Caso do juiz das mulheres adúlteras está há um ano por decidir
Neto de Moura continua a julgar casos de violência doméstica. Conselho Superior da Magistratura criou observatório para analisar decisões judiciais que ainda não saiu do papel.
O caso do juiz do Tribunal da Relação do Porto que desculpabilizou a violência doméstica praticada contra uma “mulher adúltera” continua por decidir: mais de um ano depois, o Conselho Superior da Magistratura não só não tomou qualquer decisão final sobre o assunto como se recusa a explicar por que motivo não o fez.
Desencadeou várias manifestações de indignação o célebre acórdão assinado por Neto de Moura e por uma juíza sua colega, que citava a Bíblia para falar no apedrejamento das mulheres infiéis aos maridos. Do presidente do Supremo Tribunal de Justiça ao Presidente da República, foram vários os detentores de cargos públicos a exprimir o seu repúdio, ainda que de forma mais velada do que os manifestantes que saíram à rua. O caso chegou a ser noticiado na imprensa internacional.
Lesto a abrir um inquérito convertido a seguir em processo disciplinar, o Conselho Superior da Magistratura escusa-se a dizer por que razão mais de um ano depois não tomou qualquer decisão relativamente aos dois juízes, que continuam no normal exercício das suas funções, no âmbito das quais têm julgado outros casos de violência doméstica. Depois de muitas insistências do PÚBLICO, o órgão de disciplina dos juízes limitou-se a dizer que o relator do processo, o juiz jubilado Gabriel Catarino, entregou as suas conclusões a um vogal deste conselho em Setembro ou Outubro passado, devendo o documento ser analisado numa das próximas reuniões plenárias. Questionado sobre a demora, este órgão respondeu que não excedeu o prazo legal para a tramitação de processos disciplinares na função pública, que é de ano e meio.
Há quem não compreenda tantas delongas. É o caso da ex-secretária de Estado para a Cidadania e Igualdade e hoje deputada do PS Catarina Marcelino. “O que o juiz escreveu é inaceitável, vai contra a Constituição e as convenções internacionais.
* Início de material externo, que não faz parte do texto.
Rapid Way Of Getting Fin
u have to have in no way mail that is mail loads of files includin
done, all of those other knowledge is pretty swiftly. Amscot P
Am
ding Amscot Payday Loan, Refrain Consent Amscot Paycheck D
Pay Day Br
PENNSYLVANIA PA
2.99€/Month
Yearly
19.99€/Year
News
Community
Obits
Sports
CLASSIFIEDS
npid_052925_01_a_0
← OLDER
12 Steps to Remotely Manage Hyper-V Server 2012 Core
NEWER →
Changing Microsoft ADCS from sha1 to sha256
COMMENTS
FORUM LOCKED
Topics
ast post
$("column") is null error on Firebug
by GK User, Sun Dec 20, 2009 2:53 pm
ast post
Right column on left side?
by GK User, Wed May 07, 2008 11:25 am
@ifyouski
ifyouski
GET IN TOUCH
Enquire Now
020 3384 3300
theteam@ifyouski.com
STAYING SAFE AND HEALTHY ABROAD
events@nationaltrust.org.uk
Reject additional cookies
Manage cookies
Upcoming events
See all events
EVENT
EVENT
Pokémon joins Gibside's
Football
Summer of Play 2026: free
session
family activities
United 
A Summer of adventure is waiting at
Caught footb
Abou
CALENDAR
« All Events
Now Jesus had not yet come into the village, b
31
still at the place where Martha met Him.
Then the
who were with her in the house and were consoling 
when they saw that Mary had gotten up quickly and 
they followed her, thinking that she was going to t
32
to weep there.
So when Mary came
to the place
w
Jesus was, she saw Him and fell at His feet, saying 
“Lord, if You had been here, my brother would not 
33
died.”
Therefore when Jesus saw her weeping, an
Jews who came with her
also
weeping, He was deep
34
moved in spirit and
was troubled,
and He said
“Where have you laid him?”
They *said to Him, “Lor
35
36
E não me parece desejável a demora do Conselho Superior da Magistratura em tomar uma decisão."
Elisabete Brasil, da União de Mulheres Alternativa e Resposta, fala desta falta de resposta em tempo útil como espelho de “uma justiça impávida e serena, que existe para si própria e não para as pessoas”, para dizer que esta demora “não é compreensível”.
“Já devia ter havido uma decisão”, concorda João Massano, vice-presidente do conselho regional de Lisboa da Ordem dos Advogados, para quem este tipo de actuação da justiça leva à incompreensão por parte das pessoas. “Este protelar da actuação do Conselho Superior da Magistratura só vem reforçar a desvalorização da violência sobre as mulheres e a legitimação dos agressores”, observa por seu turno a deputada bloquista Sandra Cunha.
Várias das organizações que em Outubro de 2017 repudiaram o teor do acórdão preferem não se pronunciar neste momento sobre a demora na resolução de um caso que não se afigura complexo: nem a Associação Portuguesa de Apoio à Vítima, nem a Amnistia Internacional nem a Associação Portuguesa de Mulheres Juristas quiseram comentar o assunto.
Já Inês Ferreira Leite, uma assistente da Faculdade de Direito da Universidade de Lisboa que se tem debruçado sobre esta temática, diz ser normal que os processos disciplinares demorem muito tempo, pela sua natureza. “As formalidades relacionadas com os direitos de defesa têm de ser respeitadas”, exemplifica. Outra opinião terá, ressalva, se o processo “se arrastar muito mais no tempo ou redundar no nada”.
Em Fevereiro deste ano o Conselho Superior da Magistratura decidiu criar um Observatório Judicial da Violência de Género e Doméstica. Que não saiu do papel até hoje.